The convoluted and exhausting finale supposedly makes the season about the camp. It almost works as a parody of lazy, needless “it was connected all along” storytelling. But the first seven episodes failed to set the stage comedically. The finale ends up mimicking the trope it’s supposed to mock.
They Had Fun, But Not Sure the Audience Did
The guest stars didn’t work either. “First Day of Camp” perfectly integrated the likes of Chris Pine, Jason Schwartzman, Jon Hamm, and Michael Cera. Those new characters had a purpose and, more importantly, kept the laughs going. Apart from Adam Scott, the same can’t be said for Jai Courtney, Alyssa Milano, and Feuerstein in “Ten Years Later.” Their characters contributed little to the story and very few laughs.

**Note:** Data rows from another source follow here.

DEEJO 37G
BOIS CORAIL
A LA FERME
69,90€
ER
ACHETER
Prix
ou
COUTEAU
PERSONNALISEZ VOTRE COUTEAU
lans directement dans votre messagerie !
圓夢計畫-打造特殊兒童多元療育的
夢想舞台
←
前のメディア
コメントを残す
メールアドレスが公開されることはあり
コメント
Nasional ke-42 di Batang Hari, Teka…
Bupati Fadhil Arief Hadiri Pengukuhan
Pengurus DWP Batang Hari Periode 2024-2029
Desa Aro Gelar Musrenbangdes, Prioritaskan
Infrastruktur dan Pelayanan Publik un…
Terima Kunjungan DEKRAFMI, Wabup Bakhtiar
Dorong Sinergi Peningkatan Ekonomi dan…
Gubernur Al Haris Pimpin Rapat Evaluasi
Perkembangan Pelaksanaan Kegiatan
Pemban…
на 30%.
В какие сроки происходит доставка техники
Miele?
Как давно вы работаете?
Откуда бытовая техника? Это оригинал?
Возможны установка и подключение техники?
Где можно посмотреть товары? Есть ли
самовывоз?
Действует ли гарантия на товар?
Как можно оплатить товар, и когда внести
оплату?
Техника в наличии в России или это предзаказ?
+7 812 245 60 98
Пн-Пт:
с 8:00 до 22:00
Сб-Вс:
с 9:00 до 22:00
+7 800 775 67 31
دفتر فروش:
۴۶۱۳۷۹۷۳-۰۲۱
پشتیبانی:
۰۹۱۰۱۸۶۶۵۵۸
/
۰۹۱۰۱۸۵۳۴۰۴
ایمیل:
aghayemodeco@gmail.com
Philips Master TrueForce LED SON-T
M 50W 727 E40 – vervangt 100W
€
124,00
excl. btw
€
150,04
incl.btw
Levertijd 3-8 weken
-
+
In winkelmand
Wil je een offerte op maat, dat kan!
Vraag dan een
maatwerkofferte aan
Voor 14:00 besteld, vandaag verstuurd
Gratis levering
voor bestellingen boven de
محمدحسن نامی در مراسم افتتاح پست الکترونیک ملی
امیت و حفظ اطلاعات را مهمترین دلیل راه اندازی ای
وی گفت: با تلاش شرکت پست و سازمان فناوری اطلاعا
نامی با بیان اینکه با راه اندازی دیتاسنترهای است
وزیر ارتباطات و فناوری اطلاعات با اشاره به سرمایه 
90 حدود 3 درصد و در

The cast and crew clearly love working together and working in the “Wet Hot” universe. The creators of “Wet Hot” boast quite a resume, including “The State,” “Childrens Hospital,” “MADtv,” and “Stella.” David Wain is the best hope this side of “Angie Tribeca” for a revival of Leslie Nielsen-esque spoofs. They’ve done an admirable job of keeping a 15-year-old property fresh without coming off as desperate or rote. They all have the experience and talent to bounce back with a third series. But they failed to recapture the magic in “Ten Years Later.”